What to do:
Reproduce every line of text in the entries below without changes. Leave the pictures out.

Supplied data:
· · · · ·

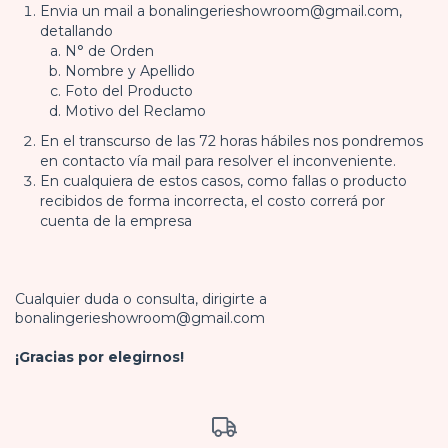
Envia un mail a
bonalingerieshowroom@gmail.com
,
detallando
N° de Orden
Nombre y Apellido
Foto del Producto
Motivo del Reclamo
En el transcurso de las 72 horas hábiles nos pondremos
en contacto vía mail para resolver el inconveniente.
En cualquiera de estos casos, como fallas o producto
recibidos de forma incorrecta, el costo correrá por
cuenta de la empresa
Cualquier duda o consulta, dirigirte a
bonalingerieshowroom@gmail.com
¡Gracias por elegirnos!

· · · · ·

Your solution:
Envia un mail a
bonalingerieshowroom@gmail.com
,
detallando
N° de Orden
Nombre y Apellido
Foto del Producto
Motivo del Reclamo
En el transcurso de las 72 horas hábiles nos pondremos
en contacto vía mail para resolver el inconveniente.
En cualquiera de estos casos, como fallas o producto
recibidos de forma incorrecta, el costo correrá por
cuenta de la empresa
Cualquier duda o consulta, dirigirte a
bonalingerieshowroom@gmail.com
¡Gracias por elegirnos!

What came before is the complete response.